• [EXERCISE TEXT]
= Richard Bathurst =

British essayist and physician (died 1762)

Richard Bathurst (died 1762) was a British essayist and physician, born in Jamaica and sent to England to study medicine.

His father, Colonel Bathurst, brought to England in 1750 Francis Barber, who became famous as Samuel Johnson's black servant. "My dear friend, Dr. Bathurst", said Dr. Johnson, "declared he was glad that his father, who was a West India planter, had left his affairs in total ruin, because, having no estate, he was not under the temptation of having slaves". In 1745, Bathurst took the degree of M.B. at Peterhouse, Cambridge, and afterwards studied medicine in London, where he made the acquaintance of Dr. Johnson, and was a member of the club at the King's Head. "Dear Bathurst", Johnson used to say (Piozzi's Anecdotes) "was a man to my heart's content; he hated a fool and he hated a rogue, and he hated a whig: he was a very good hater." Bathurst was a contributor to The Adventurer, the newspaper conducted by Hawkesworth, with the assistance of Johnson and Joseph Warton.

In September 1754, Bathurst was elected physician to the Middlesex Hospital, but went to Barbados, whence he wrote two letters to Johnson in 1757 (published by Croker), and became an army physician in the expedition against Havannah, where he died of fever in 1762. "The Havannah is taken; a conquest too dearly obtained" exclaimed Johnson, "for Bathurst died before it. Vix Priamus tanti totaque Troja fuit. Boswell says, on Mrs. Williams's authority, that Dr. Johnson dictated the essays in The Adventurer signed "T." to Bathurst, who wrote them down and sold them for two guineas each to his own benefit. Johnson would not acknowledge them, but smiled when he said he did not write them. It is a curious fact that Dr. Johnson often named Bathurst in his prayers after the death of the latter.

Dataset records:
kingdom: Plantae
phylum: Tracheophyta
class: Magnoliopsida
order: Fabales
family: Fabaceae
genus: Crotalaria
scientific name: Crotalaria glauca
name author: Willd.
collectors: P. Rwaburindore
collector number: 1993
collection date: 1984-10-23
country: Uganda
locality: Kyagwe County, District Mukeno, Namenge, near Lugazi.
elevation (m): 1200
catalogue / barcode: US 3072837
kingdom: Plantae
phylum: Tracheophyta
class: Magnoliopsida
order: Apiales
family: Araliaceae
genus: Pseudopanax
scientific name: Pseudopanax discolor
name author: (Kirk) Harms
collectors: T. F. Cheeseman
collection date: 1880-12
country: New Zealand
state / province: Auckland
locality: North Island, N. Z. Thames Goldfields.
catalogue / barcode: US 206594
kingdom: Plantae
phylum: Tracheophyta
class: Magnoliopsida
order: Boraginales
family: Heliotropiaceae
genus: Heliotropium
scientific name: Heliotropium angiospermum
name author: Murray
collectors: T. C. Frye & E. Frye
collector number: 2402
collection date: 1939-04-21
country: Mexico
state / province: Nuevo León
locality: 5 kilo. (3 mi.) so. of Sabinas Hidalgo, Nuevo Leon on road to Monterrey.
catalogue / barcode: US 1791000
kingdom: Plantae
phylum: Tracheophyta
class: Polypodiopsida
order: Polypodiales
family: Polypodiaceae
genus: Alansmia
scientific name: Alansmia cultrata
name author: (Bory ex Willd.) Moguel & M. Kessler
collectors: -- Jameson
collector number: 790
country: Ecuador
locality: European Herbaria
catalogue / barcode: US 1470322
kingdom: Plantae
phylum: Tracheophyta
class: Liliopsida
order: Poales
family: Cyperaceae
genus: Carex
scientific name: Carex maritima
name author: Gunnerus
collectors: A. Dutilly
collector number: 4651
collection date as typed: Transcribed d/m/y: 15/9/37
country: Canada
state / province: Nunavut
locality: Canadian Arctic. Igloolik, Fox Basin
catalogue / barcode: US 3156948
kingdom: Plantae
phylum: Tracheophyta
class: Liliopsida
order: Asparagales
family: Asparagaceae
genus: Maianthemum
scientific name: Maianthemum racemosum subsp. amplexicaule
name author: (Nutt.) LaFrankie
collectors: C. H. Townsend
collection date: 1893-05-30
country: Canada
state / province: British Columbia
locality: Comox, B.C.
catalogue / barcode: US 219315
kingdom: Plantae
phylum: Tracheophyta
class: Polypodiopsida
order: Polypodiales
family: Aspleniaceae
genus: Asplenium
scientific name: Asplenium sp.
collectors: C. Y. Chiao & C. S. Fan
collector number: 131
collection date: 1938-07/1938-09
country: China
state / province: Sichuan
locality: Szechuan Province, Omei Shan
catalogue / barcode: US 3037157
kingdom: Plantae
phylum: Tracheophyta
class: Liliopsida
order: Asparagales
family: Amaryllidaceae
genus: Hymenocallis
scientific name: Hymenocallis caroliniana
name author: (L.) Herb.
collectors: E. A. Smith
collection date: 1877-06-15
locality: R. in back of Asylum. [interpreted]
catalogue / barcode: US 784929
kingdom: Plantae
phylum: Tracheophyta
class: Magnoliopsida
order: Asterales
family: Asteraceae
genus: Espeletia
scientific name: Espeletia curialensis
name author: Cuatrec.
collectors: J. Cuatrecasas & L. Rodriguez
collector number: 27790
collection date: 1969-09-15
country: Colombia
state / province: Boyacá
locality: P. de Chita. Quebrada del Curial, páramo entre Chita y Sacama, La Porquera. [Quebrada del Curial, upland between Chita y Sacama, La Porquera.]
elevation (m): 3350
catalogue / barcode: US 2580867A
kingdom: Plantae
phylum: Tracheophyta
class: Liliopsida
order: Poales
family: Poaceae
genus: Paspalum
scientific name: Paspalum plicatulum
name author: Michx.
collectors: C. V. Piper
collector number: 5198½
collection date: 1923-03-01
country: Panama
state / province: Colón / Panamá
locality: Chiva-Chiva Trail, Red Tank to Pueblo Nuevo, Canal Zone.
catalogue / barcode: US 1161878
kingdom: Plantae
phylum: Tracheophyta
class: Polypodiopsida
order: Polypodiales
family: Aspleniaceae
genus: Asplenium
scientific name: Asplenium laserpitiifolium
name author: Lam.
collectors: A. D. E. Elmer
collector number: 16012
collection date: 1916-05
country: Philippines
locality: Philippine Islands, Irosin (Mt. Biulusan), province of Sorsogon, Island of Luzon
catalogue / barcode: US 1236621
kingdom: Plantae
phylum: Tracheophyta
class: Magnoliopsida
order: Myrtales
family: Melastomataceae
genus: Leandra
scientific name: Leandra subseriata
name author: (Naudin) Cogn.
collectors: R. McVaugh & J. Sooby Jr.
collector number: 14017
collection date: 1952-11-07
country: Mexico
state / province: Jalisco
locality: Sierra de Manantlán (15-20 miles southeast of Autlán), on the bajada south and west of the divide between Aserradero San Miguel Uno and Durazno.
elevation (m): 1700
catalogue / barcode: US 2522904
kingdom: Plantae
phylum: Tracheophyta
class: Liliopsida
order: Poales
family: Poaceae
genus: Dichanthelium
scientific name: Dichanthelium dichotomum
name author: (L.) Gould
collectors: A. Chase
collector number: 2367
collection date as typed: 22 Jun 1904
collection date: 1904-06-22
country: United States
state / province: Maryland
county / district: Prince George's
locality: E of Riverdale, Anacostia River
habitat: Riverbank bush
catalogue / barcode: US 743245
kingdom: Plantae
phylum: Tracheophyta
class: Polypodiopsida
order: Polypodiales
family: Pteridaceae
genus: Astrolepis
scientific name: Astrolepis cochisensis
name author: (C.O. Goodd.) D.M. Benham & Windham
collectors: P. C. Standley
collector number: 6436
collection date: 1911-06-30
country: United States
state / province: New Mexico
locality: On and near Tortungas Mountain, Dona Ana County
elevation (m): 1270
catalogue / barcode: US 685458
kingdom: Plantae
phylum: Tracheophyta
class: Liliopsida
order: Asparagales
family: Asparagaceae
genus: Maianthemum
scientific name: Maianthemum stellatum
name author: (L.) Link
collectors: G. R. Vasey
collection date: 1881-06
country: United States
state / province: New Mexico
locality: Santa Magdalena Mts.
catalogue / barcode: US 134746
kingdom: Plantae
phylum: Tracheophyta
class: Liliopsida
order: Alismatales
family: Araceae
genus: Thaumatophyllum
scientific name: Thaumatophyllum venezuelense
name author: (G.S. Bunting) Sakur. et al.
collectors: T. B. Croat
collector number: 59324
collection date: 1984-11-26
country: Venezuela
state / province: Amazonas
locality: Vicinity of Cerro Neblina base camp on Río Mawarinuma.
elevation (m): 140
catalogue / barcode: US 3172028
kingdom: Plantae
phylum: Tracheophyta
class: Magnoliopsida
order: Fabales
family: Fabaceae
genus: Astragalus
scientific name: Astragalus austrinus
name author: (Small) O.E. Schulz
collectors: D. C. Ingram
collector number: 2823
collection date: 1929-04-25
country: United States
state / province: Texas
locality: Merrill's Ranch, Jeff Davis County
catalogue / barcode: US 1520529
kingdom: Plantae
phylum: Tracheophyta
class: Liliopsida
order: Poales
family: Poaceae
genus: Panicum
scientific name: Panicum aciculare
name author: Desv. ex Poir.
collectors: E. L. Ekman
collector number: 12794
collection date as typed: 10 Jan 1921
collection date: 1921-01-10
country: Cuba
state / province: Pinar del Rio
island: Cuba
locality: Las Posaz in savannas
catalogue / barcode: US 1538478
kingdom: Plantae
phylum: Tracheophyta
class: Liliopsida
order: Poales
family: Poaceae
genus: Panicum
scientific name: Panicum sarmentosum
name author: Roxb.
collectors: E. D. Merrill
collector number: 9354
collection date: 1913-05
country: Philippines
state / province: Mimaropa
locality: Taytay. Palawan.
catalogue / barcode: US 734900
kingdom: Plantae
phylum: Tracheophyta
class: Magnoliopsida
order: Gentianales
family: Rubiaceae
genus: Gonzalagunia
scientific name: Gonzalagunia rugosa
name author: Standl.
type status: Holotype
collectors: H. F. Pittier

• [USING THE INFORMATION]
1 – Which hospital elected Bathurst as its physician in September 1754, according to the Richard Bathurst text?
2 – Please output the passage of the Richard Bathurst text that begins at the words "His father, Colonel" and stops after the words "and Joseph Warton.".
3 – Name each distinct year mentioned in the Richard Bathurst text.

• [WRITTEN ANSWERS]
1 – The Middlesex Hospital.

2 –
His father, Colonel Bathurst, brought to England in 1750 Francis Barber, who became famous as Samuel Johnson's black servant. "My dear friend, Dr. Bathurst", said Dr. Johnson, "declared he was glad that his father, who was a West India planter, had left his affairs in total ruin, because, having no estate, he was not under the temptation of having slaves". In 1745, Bathurst took the degree of M.B. at Peterhouse, Cambridge, and afterwards studied medicine in London, where he made the acquaintance of Dr. Johnson, and was a member of the club at the King's Head. "Dear Bathurst", Johnson used to say (Piozzi's Anecdotes) "was a man to my heart's content; he hated a fool and he hated a rogue, and he hated a whig: he was a very good hater." Bathurst was a contributor to The Adventurer, the newspaper conducted by Hawkesworth, with the assistance of Johnson and Joseph Warton.

3 – 1762, 1750, 1745, 1754, 1757